- FRAGMENTO DE PÁGINA:

╭──

El mensaje

Lunes 14 de diciembre de 2015
"Los escritores son cavernícolas pintando sus manos en cuevas subterráneas".
Por Luciano Lamberti.
En 1955, en una ciudad de California llamada Santa Mira, se registró un fenómeno extraño. Los sicólogos y siquiatras dieron cuenta de una alucinación colectiva: sus pacientes creían que las personas que los rodeaban, incluso sus tíos o sus propios padres, no eran quienes decían ser. Es decir: eran exactamente iguales a sus parientes y conocidos, hablaban igual, tenían los mismos recuerdos y cicatrices en el cuerpo, pero resultaban ser, en realidad, impostores puestos en su lugar.
Esto que parece real es el argumento de La invasión de los ladrones de cuerpos, novela publicada ese mismo año por Jack Finney, y llevada al cine tantas veces que ya uno pierde la cuenta (Donald Sutherland es el protagonista en la de 1978). El narrador, un médico de la zona, es llamado a la casa de un escritor y juntos descubren que en su sótano, sobre la mesa de pool, descansa el cuerpo de un hombre idéntico a él, pero sin huellas digitales. Pronto, también encuentran vainas, que imitarán poco a poco a los modelos humanos hasta transformarse literalmente en ellos.

╰──

- TAREAS DEL EJERCICIO:
a - En el texto sobre La invasión de los ladrones de cuerpos, ¿por qué lo ocurrido en Santa Mira en 1955 no es un hecho real? Responde en una a tres oraciones.
b - Reproduce tal cual el pasaje del texto sobre La invasión de los ladrones de cuerpos que va desde "Esto que parece" hasta "literalmente en ellos.".
c - Prosigue el texto sobre La invasión de los ladrones de cuerpos a partir de su última oración.
Los registros no hacen falta aquí.

[Datos recopilados]
╭──

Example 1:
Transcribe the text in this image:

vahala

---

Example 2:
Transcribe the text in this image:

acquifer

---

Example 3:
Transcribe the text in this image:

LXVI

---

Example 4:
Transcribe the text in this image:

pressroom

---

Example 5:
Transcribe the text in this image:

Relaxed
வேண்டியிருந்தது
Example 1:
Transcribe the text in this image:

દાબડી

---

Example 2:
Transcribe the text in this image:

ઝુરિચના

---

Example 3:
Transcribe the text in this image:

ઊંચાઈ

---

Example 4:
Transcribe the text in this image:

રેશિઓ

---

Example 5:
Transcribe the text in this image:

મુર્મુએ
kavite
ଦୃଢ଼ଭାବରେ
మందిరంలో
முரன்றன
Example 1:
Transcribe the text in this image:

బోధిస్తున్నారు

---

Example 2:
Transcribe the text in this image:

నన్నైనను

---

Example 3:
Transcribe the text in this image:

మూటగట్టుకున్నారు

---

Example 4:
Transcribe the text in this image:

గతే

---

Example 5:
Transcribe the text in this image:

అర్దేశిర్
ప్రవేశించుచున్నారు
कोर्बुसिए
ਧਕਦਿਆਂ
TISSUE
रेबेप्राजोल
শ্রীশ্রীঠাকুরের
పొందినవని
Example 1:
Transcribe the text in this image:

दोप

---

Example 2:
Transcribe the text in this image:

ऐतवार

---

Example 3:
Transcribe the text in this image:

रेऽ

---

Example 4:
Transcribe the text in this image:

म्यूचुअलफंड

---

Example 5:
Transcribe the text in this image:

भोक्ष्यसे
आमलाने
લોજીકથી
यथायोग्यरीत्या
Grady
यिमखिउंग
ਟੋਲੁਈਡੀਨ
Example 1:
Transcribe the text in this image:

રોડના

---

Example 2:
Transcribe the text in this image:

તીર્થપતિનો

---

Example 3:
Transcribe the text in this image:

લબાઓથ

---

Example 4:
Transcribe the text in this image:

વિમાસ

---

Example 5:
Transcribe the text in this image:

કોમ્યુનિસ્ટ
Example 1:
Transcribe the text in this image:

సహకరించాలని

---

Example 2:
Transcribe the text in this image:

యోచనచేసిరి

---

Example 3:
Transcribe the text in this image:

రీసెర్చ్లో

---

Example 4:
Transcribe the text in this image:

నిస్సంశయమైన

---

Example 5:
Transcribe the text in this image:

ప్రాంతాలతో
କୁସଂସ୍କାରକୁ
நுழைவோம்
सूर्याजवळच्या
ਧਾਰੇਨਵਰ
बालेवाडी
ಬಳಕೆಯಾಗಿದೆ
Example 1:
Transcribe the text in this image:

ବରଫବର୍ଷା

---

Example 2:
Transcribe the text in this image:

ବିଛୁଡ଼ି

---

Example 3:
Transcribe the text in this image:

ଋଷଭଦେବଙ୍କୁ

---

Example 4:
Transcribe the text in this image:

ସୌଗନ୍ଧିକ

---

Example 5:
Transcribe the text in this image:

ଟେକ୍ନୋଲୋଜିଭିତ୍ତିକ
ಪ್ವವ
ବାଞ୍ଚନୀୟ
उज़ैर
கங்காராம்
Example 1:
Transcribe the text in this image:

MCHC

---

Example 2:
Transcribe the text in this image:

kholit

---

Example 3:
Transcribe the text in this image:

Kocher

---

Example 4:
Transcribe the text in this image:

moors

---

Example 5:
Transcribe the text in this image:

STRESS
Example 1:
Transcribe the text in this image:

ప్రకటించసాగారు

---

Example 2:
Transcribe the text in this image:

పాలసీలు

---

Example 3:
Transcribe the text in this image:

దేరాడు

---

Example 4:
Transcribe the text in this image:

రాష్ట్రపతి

╰──

- RESPUESTAS POR TAREA:
a - No es un hecho real porque es el argumento de La invasión de los ladrones de cuerpos. Es una novela de Jack Finney publicada ese mismo año y llevada al cine muchas veces.

b -
Esto que parece real es el argumento de La invasión de los ladrones de cuerpos, novela publicada ese mismo año por Jack Finney, y llevada al cine tantas veces que ya uno pierde la cuenta (Donald Sutherland es el protagonista en la de 1978). El narrador, un médico de la zona, es llamado a la casa de un escritor y juntos descubren que en su sótano, sobre la mesa de pool, descansa el cuerpo de un hombre idéntico a él, pero sin huellas digitales. Pronto, también encuentran vainas, que imitarán poco a poco a los modelos humanos hasta transformarse literalmente en ellos.

c -
La novela narra una invasión extraterreste sutil y casi pacífica. A diferencia del despliegue de El día de la independencia o V: Invasión Extraterrestre, aquí lo que sucede es el del orden de lo secreto, lo íntimo. Hay un síndrome que describe la sensación, catalogado en 1923 como Capgras, en alusión al nombre del siquiatra que lo identificó. Él reportó el caso de una mujer de 74 años que afirmaba que su esposo era un impostor.
Escrita en pleno macarthismo, la novela no tardó en ser leída como una metáfora política. Al igual que The Stepford Wives, de Ira Levin (el mismo de El bebé de Rosemary) plantea la idea del mundo como decorado, como imposición ficticia, como plan macabro para la destrucción del género humano que, como todos sabemos, tuvo su inicio y tendrá su final, para bien del universo.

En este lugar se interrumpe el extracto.